Trecho fornecido:

====

Esse processo é simbolicamente semantizado na clássica passagem da Torá onde Moisés, ao se aproximar da sarça ardente, ouve de Deus: “Moisés, Moisés! – eis me aqui! Respondeu ele. E Deus: não te aproximes daqui. Tire as sandálias dos teus pés, porque o lugar em que te encontras é uma terra santa” (Êxodo, 3, 3-5). Na sacralização do espaço, as crenças, os ritos religiosos encontram um centro de referência no qual o espírito humano pode fixar mais facilmente a identidade das coisas religiosas. O Homem passa a espacializar o sentir religioso quando sacraliza os lugares e difunde suas representações religiosas.

====

Material fornecido:
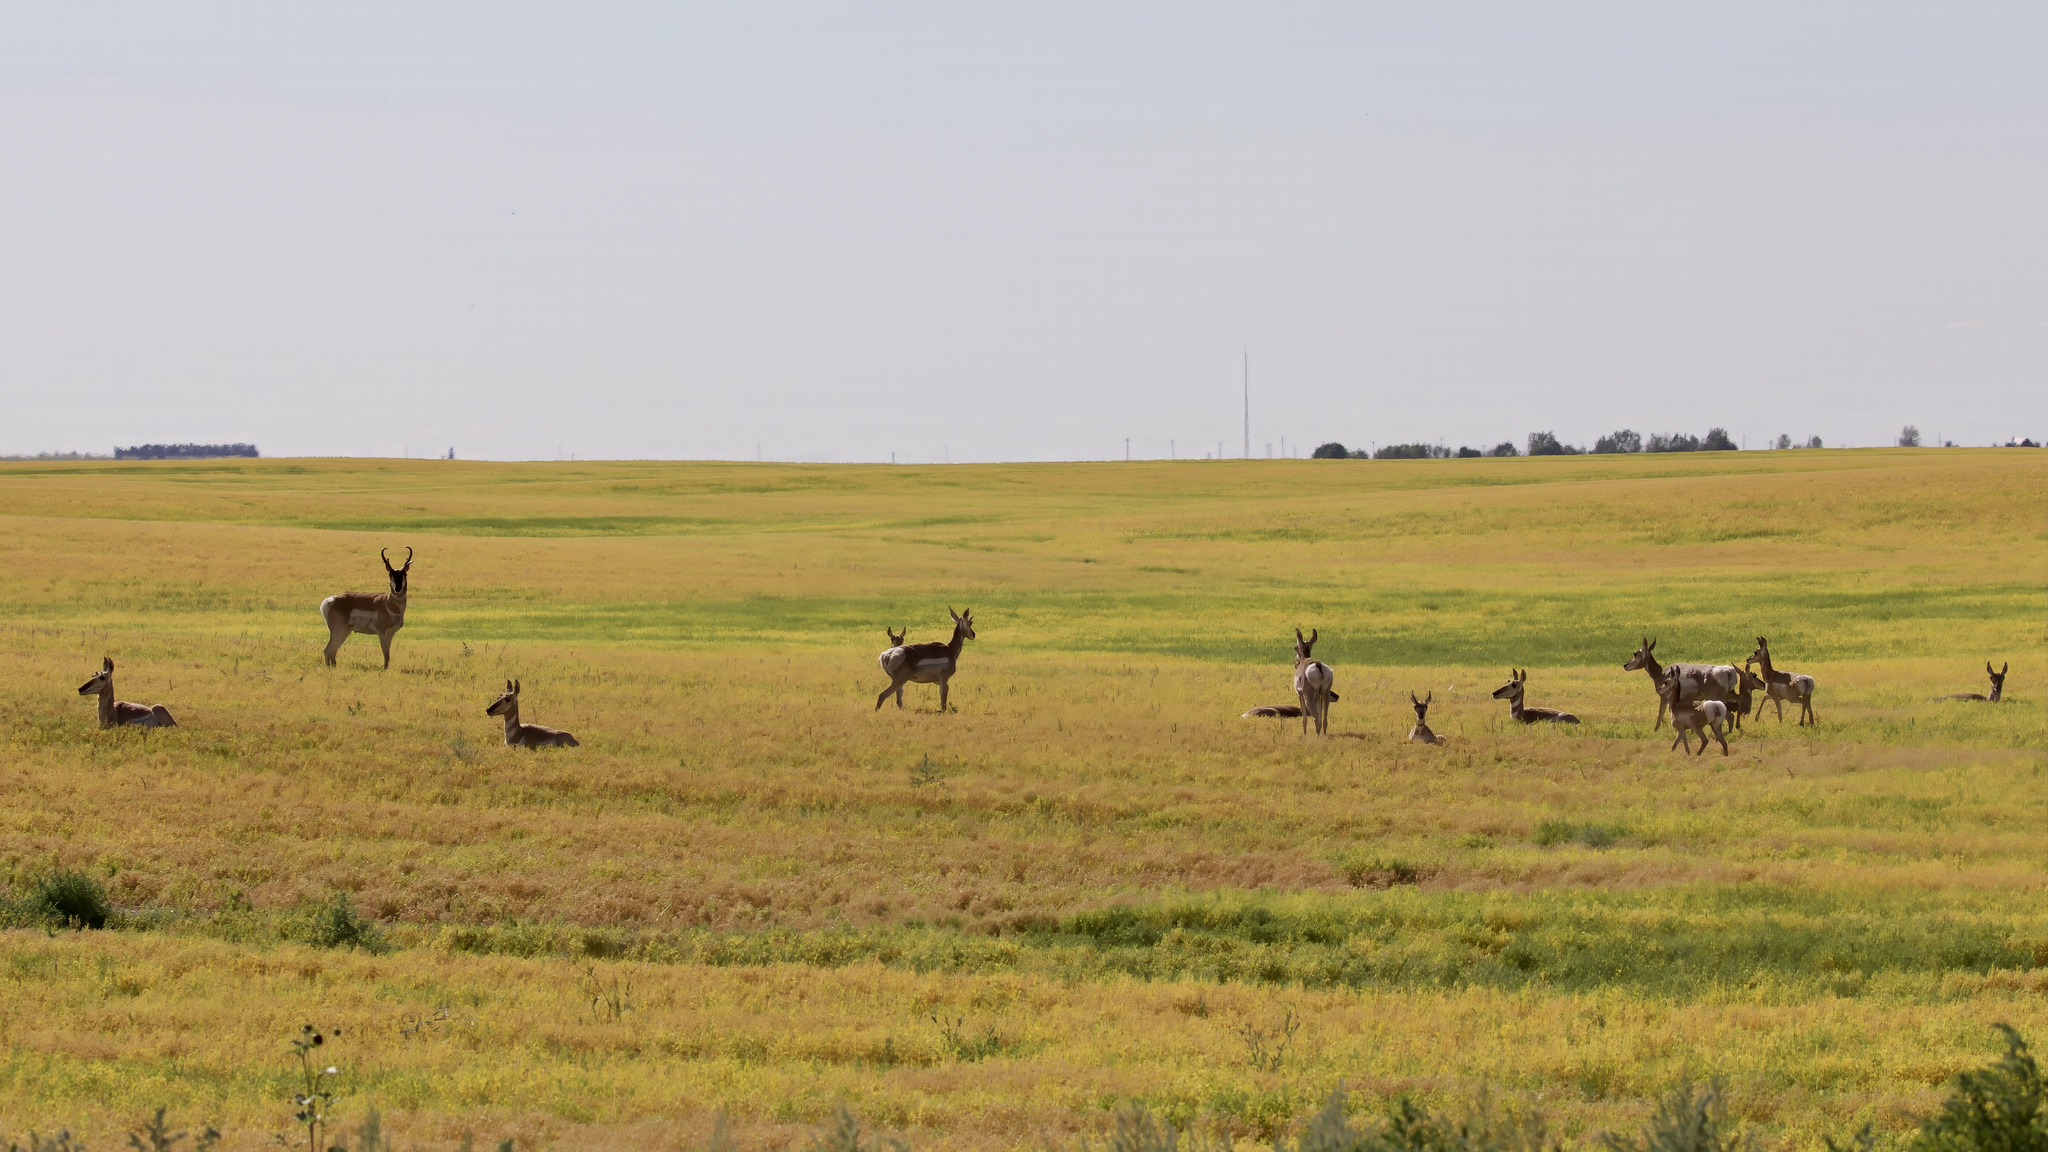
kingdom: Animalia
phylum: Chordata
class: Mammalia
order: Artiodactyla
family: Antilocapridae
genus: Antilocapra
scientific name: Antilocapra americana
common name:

====

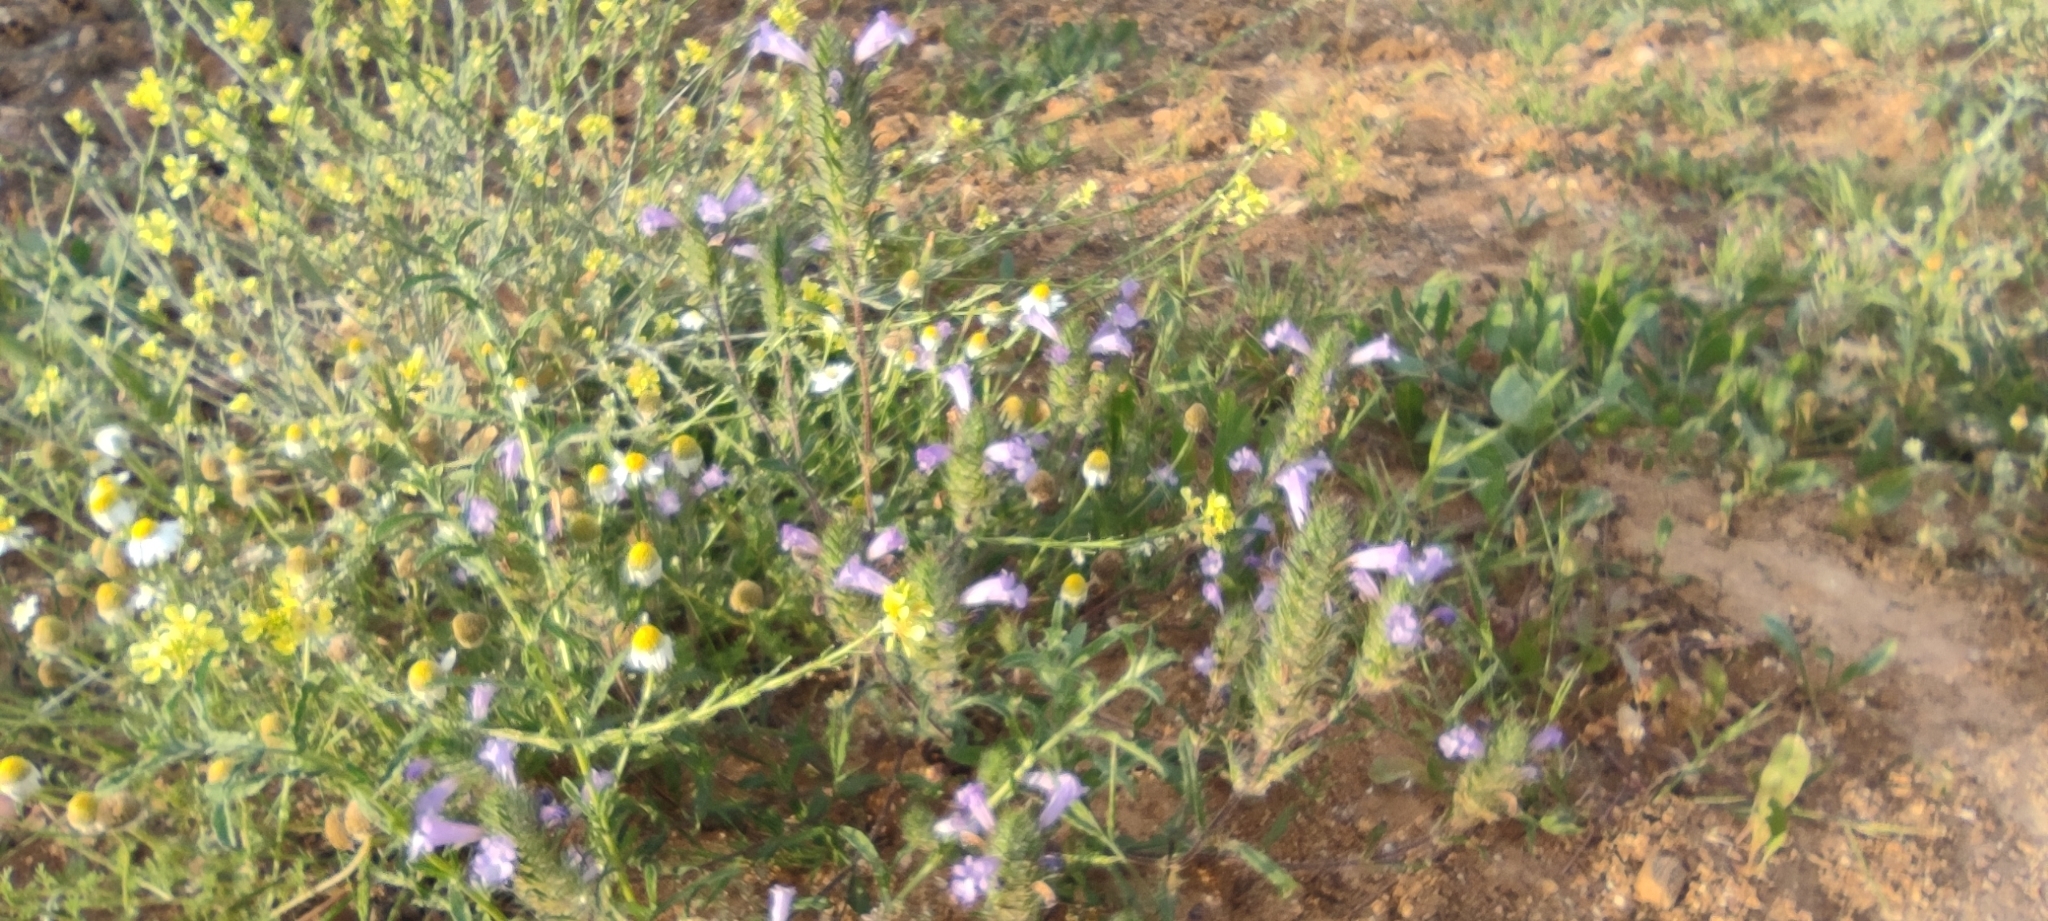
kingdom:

====

Tarefas:
A: No texto sobre a sacralização do espaço, troque "espírito humano" por "pensamento humano" no segmento que vai de "Esse processo é" até "suas representações religiosas." e apresente esse segmento já modificado.
B: Prossiga o texto sobre a sacralização do espaço a partir da última frase apresentada.

Respostas:
A:
Esse processo é simbolicamente semantizado na clássica passagem da Torá onde Moisés, ao se aproximar da sarça ardente, ouve de Deus: “Moisés, Moisés! – eis me aqui! Respondeu ele. E Deus: não te aproximes daqui. Tire as sandálias dos teus pés, porque o lugar em que te encontras é uma terra santa” (Êxodo, 3, 3-5). Na sacralização do espaço, as crenças, os ritos religiosos encontram um centro de referência no qual o pensamento humano pode fixar mais facilmente a identidade das coisas religiosas. O Homem passa a espacializar o sentir religioso quando sacraliza os lugares e difunde suas representações religiosas.

B:
Além do texto, a religião se caracteriza por suas institucionalidades. Na conclusão de sua obra “Ensaio Sobre o Homem”, Cassirer (2001) expressa que a vida cultural do Homem gira em torno de uma incessante luta entre tradição e inovação, entre forças reprodutoras e forças criadoras, dualismo presente em todos os domínios da cultura humana. Na religião existem bons exemplos do dualismo exposto por Cassirer. No Cristianismo, mudanças na forma de interpretação de seus preceitos foram empreendidas pela Reforma protestante e por movimentos de renovação em detrimento de tradições católicas ancestrais.

As instituições erigidas a partir de uma interpretação religiosa visam manter e perpetuar-se enquanto verdade, na tradição ou na inovação. Não como fim em si, mas como meio de conservação simbólica dos preceitos orientadores da vida. Com a instituição, se fecha o circulo das espacializações de uma ideia religiosa. A partir das contribuições de Ernst Cassirer foi possível sistematizar a espacialização do fenômeno religioso. (Quadro 01)

Quadro 01 – Espacialização do Fenômeno Religioso

Fonte: SILVA, A. S. da (2009)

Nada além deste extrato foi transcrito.